**WHAT IS EXPECTED**
Below this sentence is a listing; return exactly its lines from the one with "X947000Y1148000I-30000J0D01*" to the one with "X1732628Y377953D01*", both kept, and nothing more.

**AVAILABLE DATA**
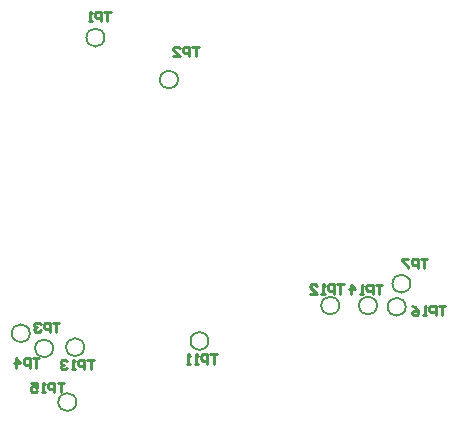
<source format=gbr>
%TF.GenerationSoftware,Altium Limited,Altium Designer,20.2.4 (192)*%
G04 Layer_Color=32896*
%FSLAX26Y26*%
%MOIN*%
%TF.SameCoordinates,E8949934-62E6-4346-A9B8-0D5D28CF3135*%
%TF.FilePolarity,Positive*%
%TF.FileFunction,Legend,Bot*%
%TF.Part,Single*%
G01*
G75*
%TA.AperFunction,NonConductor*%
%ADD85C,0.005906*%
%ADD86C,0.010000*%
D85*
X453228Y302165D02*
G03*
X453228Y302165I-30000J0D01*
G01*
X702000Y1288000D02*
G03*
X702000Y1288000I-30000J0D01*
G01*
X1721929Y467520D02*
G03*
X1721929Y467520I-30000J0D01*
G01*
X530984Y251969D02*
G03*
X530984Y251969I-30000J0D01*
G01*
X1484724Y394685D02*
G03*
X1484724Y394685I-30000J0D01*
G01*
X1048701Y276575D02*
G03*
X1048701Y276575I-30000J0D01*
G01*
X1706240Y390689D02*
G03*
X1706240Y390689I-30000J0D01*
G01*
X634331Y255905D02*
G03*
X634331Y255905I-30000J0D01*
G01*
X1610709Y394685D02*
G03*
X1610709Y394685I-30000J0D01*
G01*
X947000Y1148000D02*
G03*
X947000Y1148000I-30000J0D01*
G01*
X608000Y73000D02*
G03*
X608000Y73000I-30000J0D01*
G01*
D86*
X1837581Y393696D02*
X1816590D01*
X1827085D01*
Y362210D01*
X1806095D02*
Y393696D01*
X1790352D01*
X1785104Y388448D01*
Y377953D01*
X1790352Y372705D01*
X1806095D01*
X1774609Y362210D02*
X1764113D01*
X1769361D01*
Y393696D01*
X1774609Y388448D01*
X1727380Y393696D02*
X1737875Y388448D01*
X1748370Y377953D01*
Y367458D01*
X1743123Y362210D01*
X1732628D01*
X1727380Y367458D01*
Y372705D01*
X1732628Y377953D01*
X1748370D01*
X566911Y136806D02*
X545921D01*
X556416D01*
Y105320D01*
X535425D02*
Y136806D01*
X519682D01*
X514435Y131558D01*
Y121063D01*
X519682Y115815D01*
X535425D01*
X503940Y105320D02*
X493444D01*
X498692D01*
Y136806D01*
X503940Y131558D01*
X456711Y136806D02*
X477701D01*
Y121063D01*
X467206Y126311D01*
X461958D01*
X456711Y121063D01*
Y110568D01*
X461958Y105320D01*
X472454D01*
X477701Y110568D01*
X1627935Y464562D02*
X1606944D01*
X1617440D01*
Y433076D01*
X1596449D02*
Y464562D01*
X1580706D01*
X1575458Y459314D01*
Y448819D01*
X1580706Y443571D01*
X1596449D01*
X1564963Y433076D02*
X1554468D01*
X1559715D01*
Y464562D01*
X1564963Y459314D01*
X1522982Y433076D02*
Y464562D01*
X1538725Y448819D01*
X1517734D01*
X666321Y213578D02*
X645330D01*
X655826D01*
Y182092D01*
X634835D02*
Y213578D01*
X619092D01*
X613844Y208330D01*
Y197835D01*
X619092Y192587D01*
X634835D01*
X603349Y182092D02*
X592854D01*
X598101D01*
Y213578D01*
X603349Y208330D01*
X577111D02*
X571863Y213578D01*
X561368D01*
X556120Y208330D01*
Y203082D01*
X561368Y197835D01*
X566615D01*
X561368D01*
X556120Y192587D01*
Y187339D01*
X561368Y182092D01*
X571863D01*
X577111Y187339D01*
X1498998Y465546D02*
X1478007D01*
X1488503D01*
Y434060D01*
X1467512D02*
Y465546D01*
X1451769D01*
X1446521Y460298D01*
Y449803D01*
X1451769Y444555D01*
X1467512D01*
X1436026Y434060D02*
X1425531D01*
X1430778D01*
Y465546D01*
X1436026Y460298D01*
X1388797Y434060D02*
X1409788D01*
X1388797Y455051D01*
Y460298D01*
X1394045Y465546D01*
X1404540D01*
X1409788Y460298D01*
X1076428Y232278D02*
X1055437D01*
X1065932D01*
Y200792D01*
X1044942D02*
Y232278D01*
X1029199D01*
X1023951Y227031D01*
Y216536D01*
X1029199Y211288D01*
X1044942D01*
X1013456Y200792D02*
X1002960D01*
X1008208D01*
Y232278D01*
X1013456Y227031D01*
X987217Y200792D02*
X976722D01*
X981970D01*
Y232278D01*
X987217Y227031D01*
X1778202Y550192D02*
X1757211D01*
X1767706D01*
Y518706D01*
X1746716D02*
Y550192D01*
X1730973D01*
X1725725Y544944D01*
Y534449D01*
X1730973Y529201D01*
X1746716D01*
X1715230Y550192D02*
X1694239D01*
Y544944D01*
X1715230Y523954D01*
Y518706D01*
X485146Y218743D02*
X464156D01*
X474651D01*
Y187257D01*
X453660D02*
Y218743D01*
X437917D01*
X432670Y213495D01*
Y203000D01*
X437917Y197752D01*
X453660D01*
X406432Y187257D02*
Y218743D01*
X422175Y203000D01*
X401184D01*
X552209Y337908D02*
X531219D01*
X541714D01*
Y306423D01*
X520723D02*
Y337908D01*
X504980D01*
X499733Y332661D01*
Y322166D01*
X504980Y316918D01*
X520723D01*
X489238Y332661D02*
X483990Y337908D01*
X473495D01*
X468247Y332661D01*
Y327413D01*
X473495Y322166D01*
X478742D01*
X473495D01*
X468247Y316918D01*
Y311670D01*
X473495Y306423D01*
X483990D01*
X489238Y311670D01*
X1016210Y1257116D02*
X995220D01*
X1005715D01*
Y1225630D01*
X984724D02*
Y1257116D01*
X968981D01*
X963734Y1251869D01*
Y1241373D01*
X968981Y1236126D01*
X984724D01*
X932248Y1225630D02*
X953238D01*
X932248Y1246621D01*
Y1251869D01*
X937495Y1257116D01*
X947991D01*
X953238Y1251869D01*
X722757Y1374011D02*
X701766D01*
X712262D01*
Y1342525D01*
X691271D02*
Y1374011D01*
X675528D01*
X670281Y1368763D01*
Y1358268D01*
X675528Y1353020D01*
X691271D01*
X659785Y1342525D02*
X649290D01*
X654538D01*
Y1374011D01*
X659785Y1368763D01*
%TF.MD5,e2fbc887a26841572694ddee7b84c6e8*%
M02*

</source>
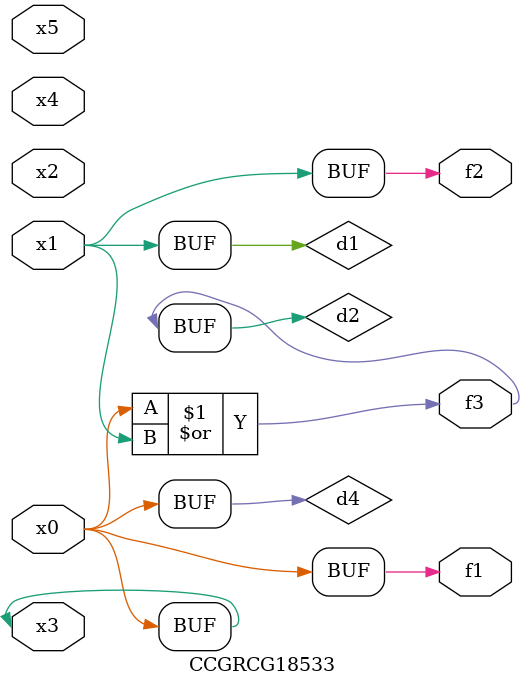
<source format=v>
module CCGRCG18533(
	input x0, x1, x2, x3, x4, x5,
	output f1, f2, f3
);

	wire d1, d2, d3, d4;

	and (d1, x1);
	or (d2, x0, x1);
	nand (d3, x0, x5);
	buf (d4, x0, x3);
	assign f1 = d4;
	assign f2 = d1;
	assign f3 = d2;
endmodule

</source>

**TASK OUTPUT**
X947000Y1148000I-30000J0D01*
G01*
X608000Y73000D02*
G03*
X608000Y73000I-30000J0D01*
G01*
D86*
X1837581Y393696D02*
X1816590D01*
X1827085D01*
Y362210D01*
X1806095D02*
Y393696D01*
X1790352D01*
X1785104Y388448D01*
Y377953D01*
X1790352Y372705D01*
X1806095D01*
X1774609Y362210D02*
X1764113D01*
X1769361D01*
Y393696D01*
X1774609Y388448D01*
X1727380Y393696D02*
X1737875Y388448D01*
X1748370Y377953D01*
Y367458D01*
X1743123Y362210D01*
X1732628D01*
X1727380Y367458D01*
Y372705D01*
X1732628Y377953D01*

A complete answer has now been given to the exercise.